On IDEs and Consoles

In the religious war between the command line and IDE (integrated development environment), I’m firmly on the IDE side. Having said that, there’s no substitute for having a console when working with a dynamic language like Ruby, or Python or JavaScript, etc.

What I really want is the two combined. I should be able to set a breakpoint in my IDE and when the breakpoint triggers have access to the standard IDE inspectors (watch window, local variables, etc.). But I also want access to a console, so I can do more sophisticated debugging when needed.

This is pretty obvious stuff – Visual Studio has had a Immediate Windows for ages where you can poke around the internals or your C++, C#, JScript or VB program. Borland’s IDE’s had similar functionality, although not as easy to use.

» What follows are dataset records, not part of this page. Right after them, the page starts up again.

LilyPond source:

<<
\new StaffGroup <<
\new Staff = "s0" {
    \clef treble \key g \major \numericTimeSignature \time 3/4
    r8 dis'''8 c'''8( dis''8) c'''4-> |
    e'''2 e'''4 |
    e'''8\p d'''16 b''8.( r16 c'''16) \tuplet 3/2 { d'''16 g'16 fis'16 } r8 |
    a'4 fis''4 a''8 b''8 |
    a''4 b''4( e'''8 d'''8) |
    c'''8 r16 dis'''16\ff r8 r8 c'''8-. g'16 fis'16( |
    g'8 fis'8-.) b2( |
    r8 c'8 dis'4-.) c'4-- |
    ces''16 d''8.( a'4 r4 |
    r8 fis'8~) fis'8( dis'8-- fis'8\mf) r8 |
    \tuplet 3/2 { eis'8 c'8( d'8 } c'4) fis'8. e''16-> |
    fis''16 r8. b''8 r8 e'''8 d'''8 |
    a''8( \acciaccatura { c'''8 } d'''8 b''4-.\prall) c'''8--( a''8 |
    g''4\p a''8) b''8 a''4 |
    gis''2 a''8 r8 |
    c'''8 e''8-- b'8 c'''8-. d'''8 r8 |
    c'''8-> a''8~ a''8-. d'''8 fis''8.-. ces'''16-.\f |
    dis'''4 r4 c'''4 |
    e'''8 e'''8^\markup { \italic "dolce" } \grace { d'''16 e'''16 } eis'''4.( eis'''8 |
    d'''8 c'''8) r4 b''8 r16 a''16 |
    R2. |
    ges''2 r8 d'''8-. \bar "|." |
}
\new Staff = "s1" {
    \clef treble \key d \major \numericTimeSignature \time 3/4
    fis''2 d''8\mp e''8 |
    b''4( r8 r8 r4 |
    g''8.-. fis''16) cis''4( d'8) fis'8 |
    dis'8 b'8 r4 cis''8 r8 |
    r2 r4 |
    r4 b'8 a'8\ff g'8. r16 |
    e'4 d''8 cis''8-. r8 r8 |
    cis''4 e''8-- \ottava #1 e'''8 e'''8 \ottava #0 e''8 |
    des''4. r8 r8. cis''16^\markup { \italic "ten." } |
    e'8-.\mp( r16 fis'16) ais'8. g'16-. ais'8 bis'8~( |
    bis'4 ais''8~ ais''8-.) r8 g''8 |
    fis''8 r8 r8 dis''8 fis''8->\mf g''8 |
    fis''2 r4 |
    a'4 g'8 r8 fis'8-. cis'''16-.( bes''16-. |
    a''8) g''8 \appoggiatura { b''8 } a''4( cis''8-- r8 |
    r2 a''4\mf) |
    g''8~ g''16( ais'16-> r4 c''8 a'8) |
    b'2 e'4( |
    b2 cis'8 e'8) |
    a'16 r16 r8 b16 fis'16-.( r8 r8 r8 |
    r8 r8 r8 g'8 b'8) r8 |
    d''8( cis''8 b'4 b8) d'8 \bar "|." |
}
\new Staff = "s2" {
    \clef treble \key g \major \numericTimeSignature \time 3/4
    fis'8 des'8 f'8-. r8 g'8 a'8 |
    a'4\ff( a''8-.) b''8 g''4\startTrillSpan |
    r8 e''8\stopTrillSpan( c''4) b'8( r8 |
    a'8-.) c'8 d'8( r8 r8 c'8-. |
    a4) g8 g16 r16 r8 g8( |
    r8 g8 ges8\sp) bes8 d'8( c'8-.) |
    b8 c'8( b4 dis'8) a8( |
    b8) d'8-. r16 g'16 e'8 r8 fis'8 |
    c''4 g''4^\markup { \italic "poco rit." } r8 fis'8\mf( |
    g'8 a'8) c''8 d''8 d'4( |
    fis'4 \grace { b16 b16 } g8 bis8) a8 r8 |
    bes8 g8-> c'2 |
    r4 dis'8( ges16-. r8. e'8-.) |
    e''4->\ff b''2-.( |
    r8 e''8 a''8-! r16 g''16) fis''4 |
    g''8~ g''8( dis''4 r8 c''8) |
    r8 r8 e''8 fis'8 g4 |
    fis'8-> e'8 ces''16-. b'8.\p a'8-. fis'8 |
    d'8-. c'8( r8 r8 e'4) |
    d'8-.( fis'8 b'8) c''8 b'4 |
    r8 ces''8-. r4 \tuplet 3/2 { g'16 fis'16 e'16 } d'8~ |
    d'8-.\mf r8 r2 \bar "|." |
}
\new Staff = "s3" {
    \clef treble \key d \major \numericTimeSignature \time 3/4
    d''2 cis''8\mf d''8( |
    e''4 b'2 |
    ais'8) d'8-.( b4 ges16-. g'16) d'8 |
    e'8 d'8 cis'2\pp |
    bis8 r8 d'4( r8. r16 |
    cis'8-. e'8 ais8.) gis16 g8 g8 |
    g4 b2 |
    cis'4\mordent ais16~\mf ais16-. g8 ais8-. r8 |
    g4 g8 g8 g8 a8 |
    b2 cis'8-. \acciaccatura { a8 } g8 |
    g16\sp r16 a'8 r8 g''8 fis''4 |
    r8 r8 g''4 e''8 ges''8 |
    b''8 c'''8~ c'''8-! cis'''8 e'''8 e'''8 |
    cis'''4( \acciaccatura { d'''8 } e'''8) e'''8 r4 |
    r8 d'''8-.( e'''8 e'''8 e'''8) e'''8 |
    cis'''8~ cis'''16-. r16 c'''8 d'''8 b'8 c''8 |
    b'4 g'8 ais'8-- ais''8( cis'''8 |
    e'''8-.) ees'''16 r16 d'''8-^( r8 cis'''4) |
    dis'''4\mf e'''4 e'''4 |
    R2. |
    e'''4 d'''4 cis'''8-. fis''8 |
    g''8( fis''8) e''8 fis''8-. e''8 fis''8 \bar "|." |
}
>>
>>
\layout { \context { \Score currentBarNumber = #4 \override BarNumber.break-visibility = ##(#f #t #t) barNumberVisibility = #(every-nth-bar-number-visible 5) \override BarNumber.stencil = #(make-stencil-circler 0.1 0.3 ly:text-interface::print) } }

Yet its strangely lacking in the Ruby community. I’ve tried all the IDEs – FreeRide, Arachno (my favorite), Komodo, RDT, eric3, etc. None of them can do it. And really, its not just an IDE thing, my understanding is that the VIM Ruby integration doesn’t have this either.

So kudos to Sapphire in Steel, a new plug-in that turns Visual Studio 2005 into a Ruby IDE. The integrated debugger comes complete with a Ruby console window. When you hit a breakpoint,
the console is bound to the current context. So if your code set a local variable “foo” to the value 7, just type in “foo” in the console and you’ll get back 7. You can do pretty much anything you want, including modifying the local variable.

Nice work – I have high hopes for the future of Sapphire in Steel.